WHAT NEEDS TO BE DONE: Copy out the full data exactly as given; pictures should not be included.

COLLECTED DATA:
..........

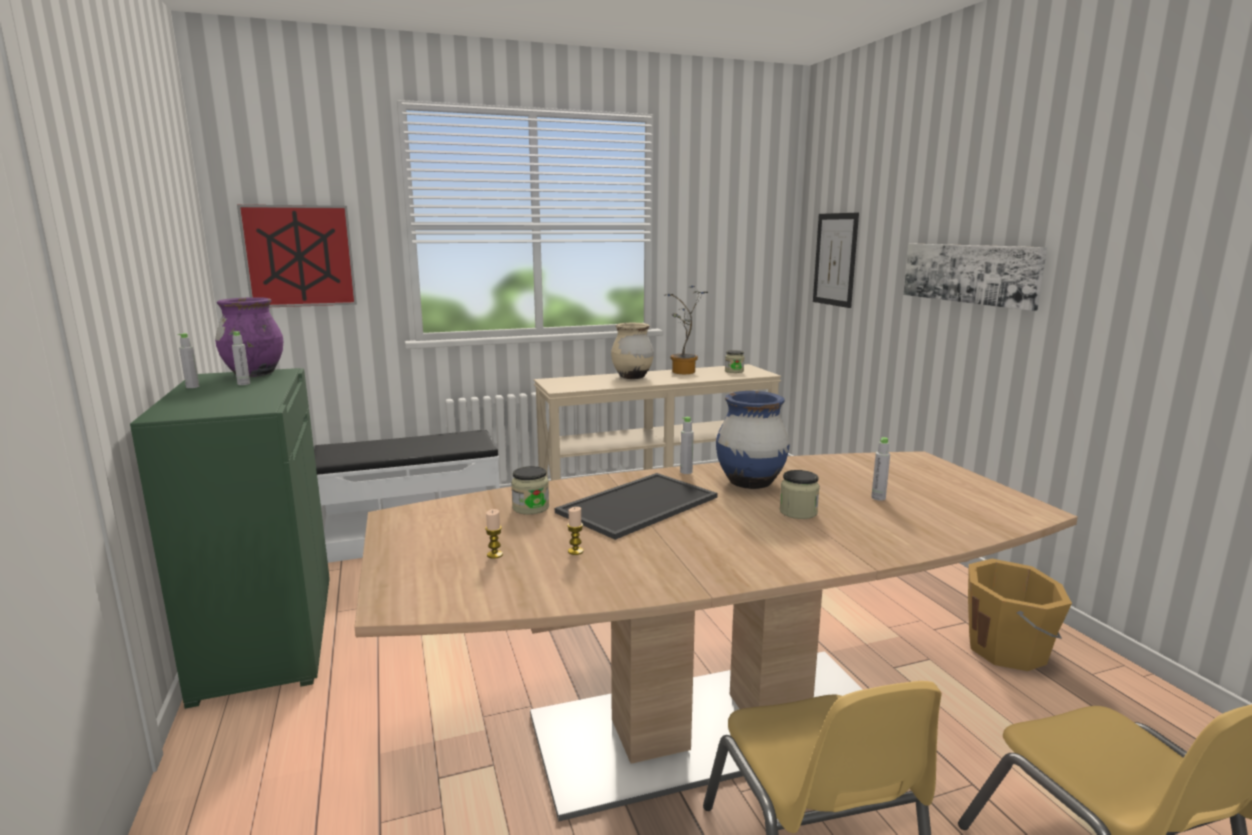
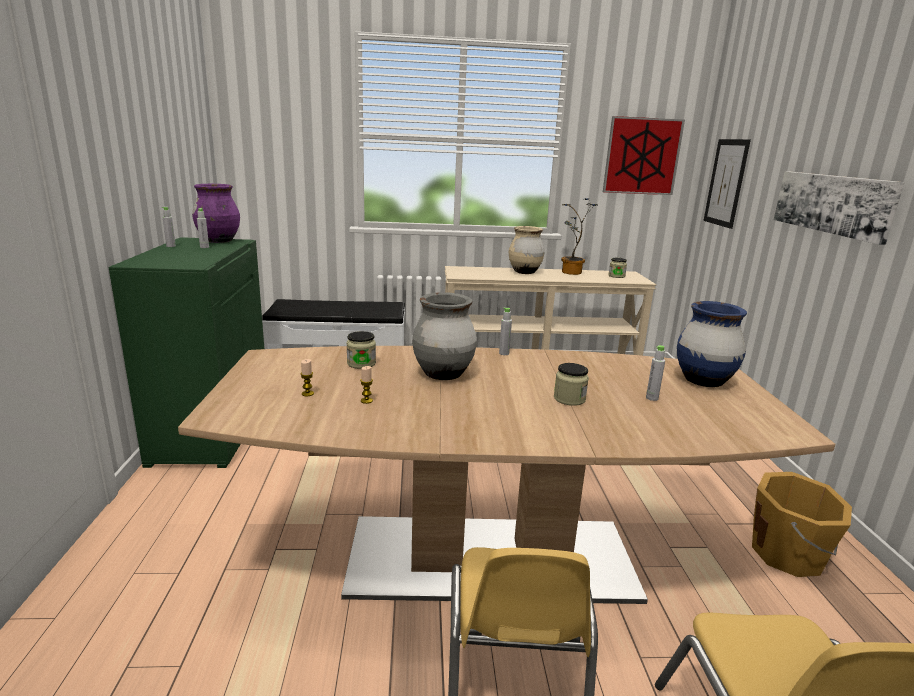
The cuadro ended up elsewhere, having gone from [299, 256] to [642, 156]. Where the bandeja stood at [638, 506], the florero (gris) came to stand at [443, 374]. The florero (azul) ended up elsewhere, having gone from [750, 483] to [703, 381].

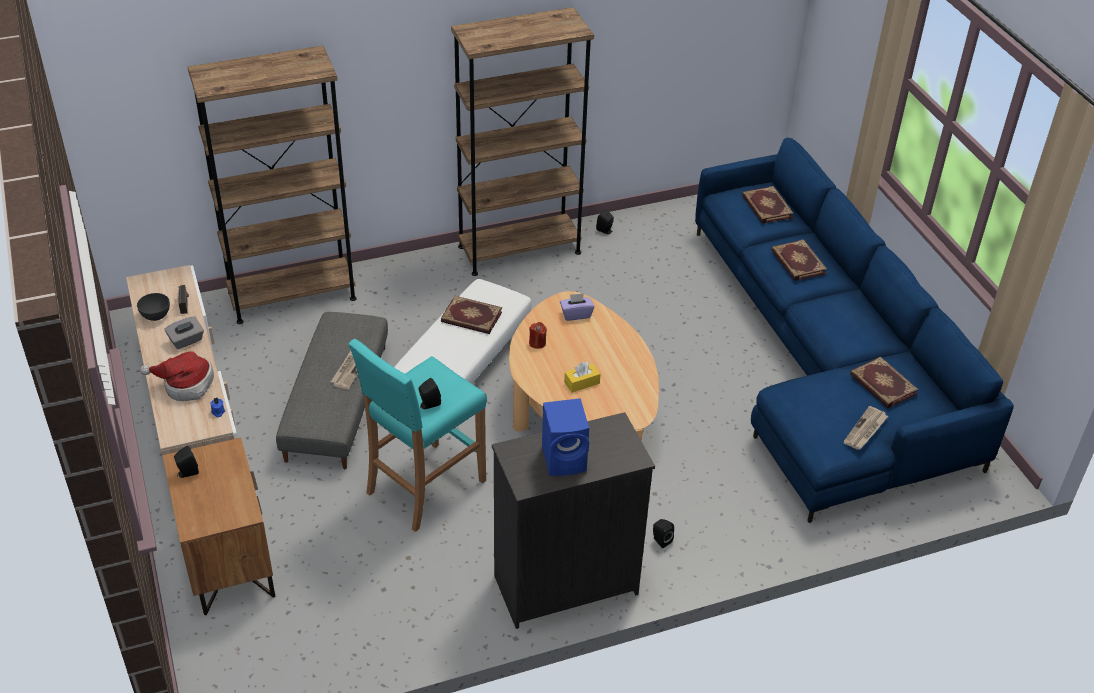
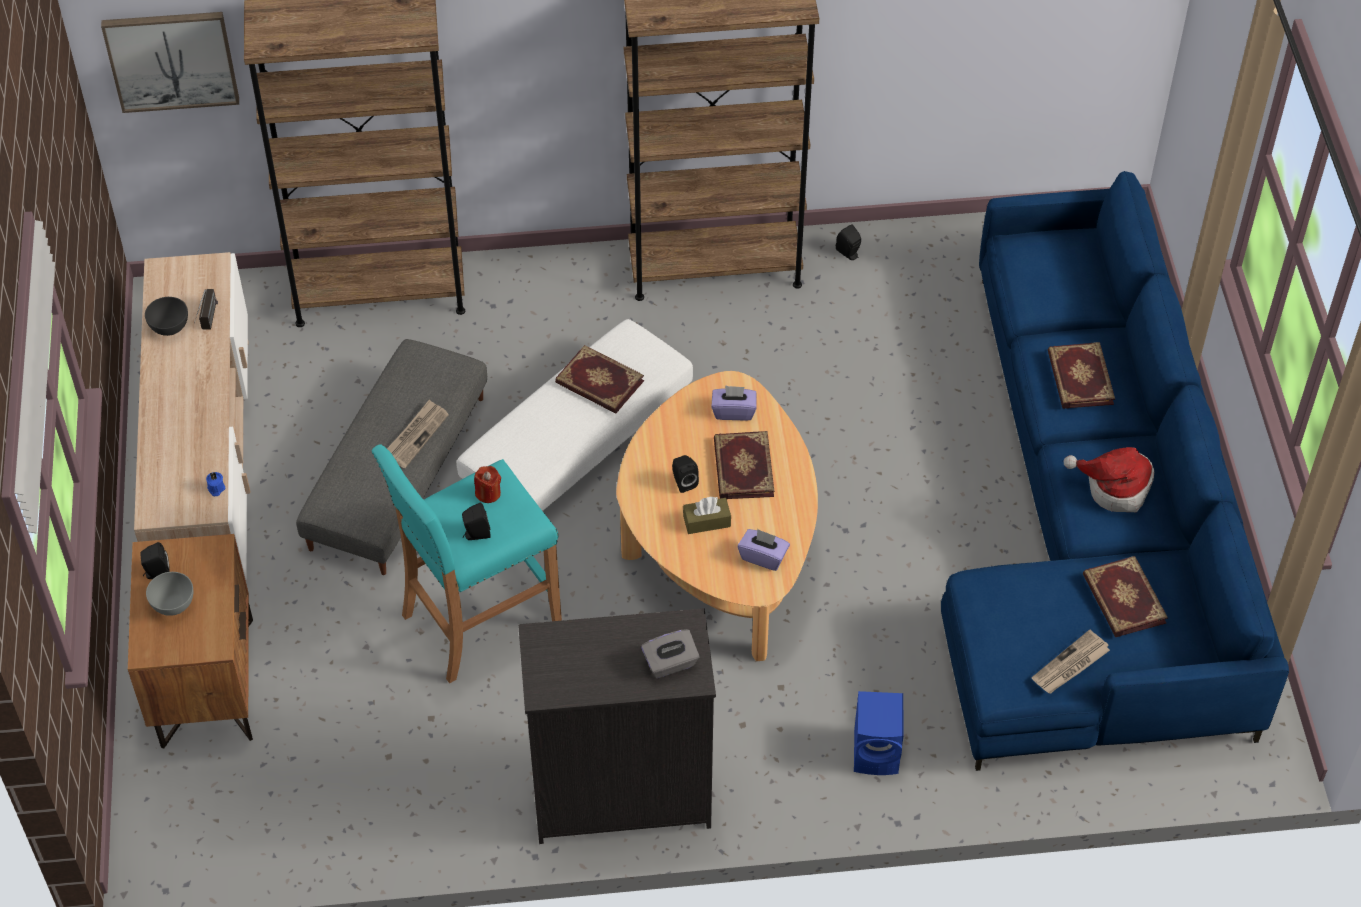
The sombrero ended up elsewhere, having gone from [185, 385] to [1114, 487]. The caja de pañuelos (gris) ended up elsewhere, having gone from [186, 341] to [670, 663]. The vela (rojo) ended up elsewhere, having gone from [537, 343] to [488, 493]. The altavoz (azul) ended up elsewhere, having gone from [566, 459] to [878, 752]. What was the caja de pañuelos (amarillo) at [582, 383] turned into the caja de pañuelos (marrón) at [707, 521]. The altavoz (negro) ended up elsewhere, having gone from [660, 540] to [683, 482]. The libro ended up elsewhere, having gone from [766, 207] to [742, 468]. The second view gained the cuadro at [171, 60]. The second view gained the cuenco (gris) at [173, 605]. The second view gained the caja de pañuelos (morado) at [763, 557].

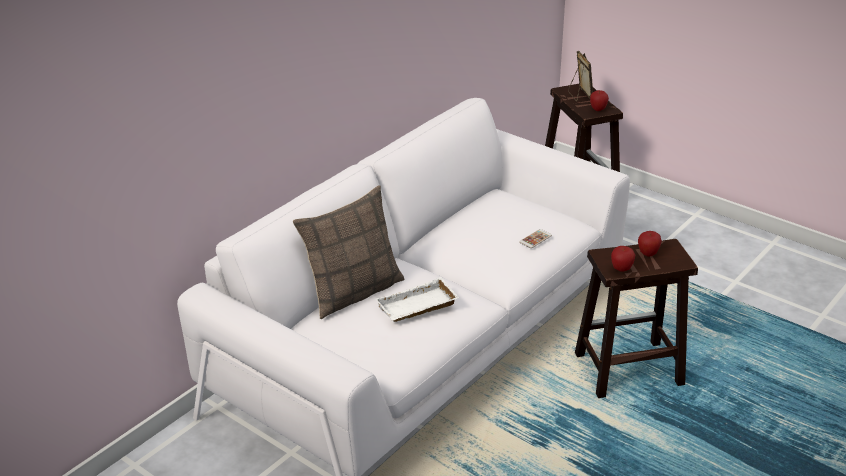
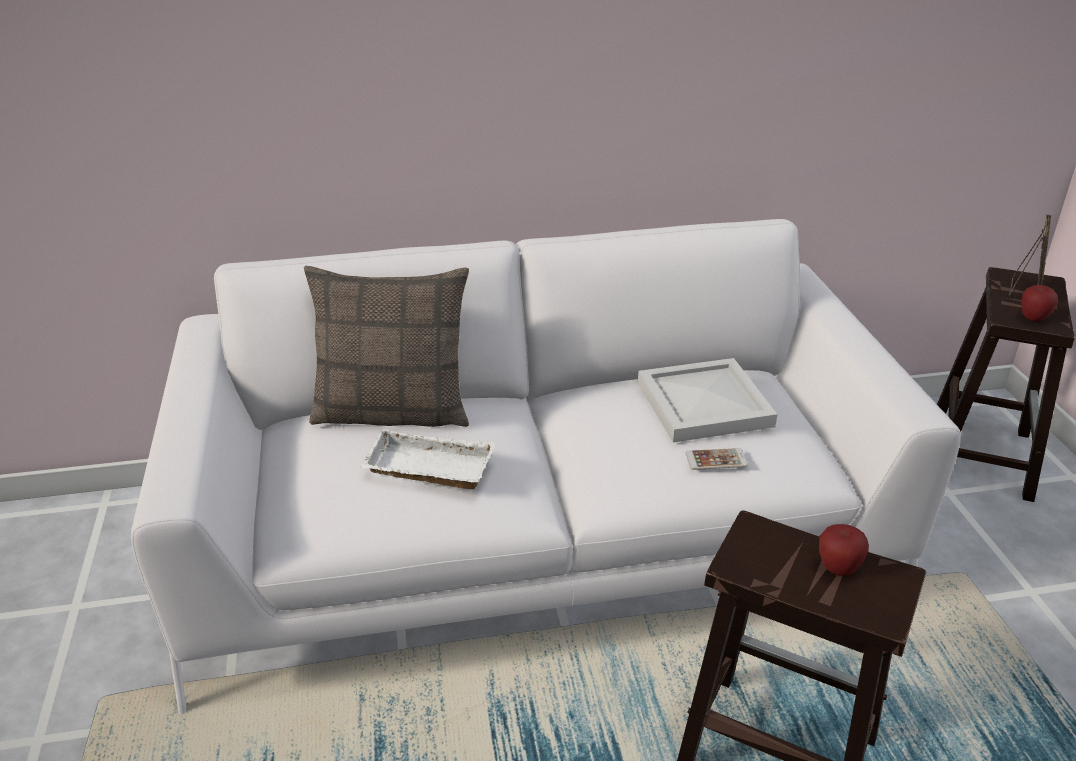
The second view lost the manzana at [621, 269]. The second view gained the bandeja (blanco) at [701, 403].

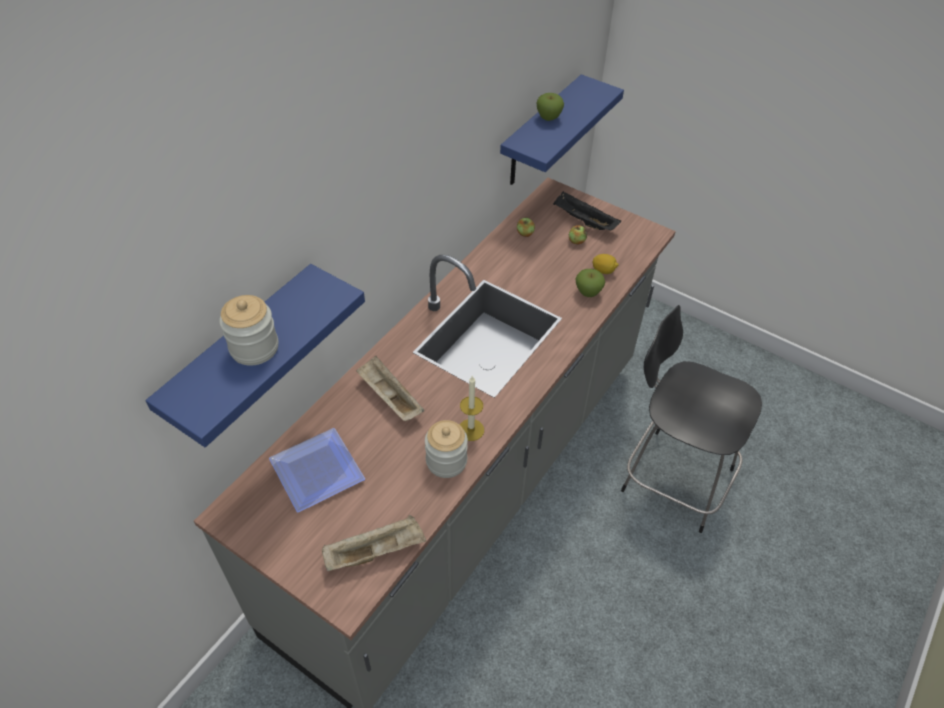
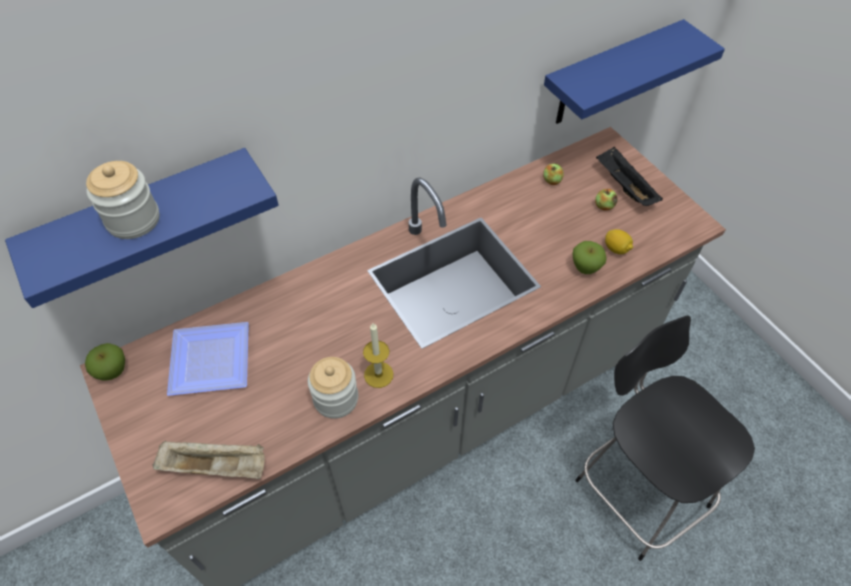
The second view lost the bandeja (beis) at [389, 398]. The manzana ended up elsewhere, having gone from [548, 118] to [112, 371].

..........

FINAL ANSWER:
The cuadro ended up elsewhere, having gone from [299, 256] to [642, 156]. Where the bandeja stood at [638, 506], the florero (gris) came to stand at [443, 374]. The florero (azul) ended up elsewhere, having gone from [750, 483] to [703, 381].

The sombrero ended up elsewhere, having gone from [185, 385] to [1114, 487]. The caja de pañuelos (gris) ended up elsewhere, having gone from [186, 341] to [670, 663]. The vela (rojo) ended up elsewhere, having gone from [537, 343] to [488, 493]. The altavoz (azul) ended up elsewhere, having gone from [566, 459] to [878, 752]. What was the caja de pañuelos (amarillo) at [582, 383] turned into the caja de pañuelos (marrón) at [707, 521]. The altavoz (negro) ended up elsewhere, having gone from [660, 540] to [683, 482]. The libro ended up elsewhere, having gone from [766, 207] to [742, 468]. The second view gained the cuadro at [171, 60]. The second view gained the cuenco (gris) at [173, 605]. The second view gained the caja de pañuelos (morado) at [763, 557].

The second view lost the manzana at [621, 269]. The second view gained the bandeja (blanco) at [701, 403].

The second view lost the bandeja (beis) at [389, 398]. The manzana ended up elsewhere, having gone from [548, 118] to [112, 371].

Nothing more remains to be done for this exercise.